** TASK DIRECTIONS **
Transcribe the lines below character for character, leaving out the pictures.

** INFORMATION GIVEN **
....

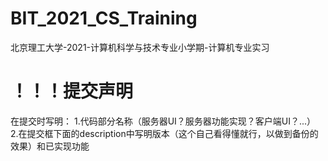 # BIT_2021_CS_Training
北京理工大学-2021-计算机科学与技术专业小学期-计算机专业实习

# ！！！提交声明
在提交时写明：
  1.代码部分名称（服务器UI？服务器功能实现？客户端UI？...）
  2.在提交框下面的description中写明版本（这个自己看得懂就行，以做到备份的效果）和已实现功能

....

** EXERCISE SOLUTION **
 # BIT_2021_CS_Training
北京理工大学-2021-计算机科学与技术专业小学期-计算机专业实习

# ！！！提交声明
在提交时写明：
  1.代码部分名称（服务器UI？服务器功能实现？客户端UI？...）
  2.在提交框下面的description中写明版本（这个自己看得懂就行，以做到备份的效果）和已实现功能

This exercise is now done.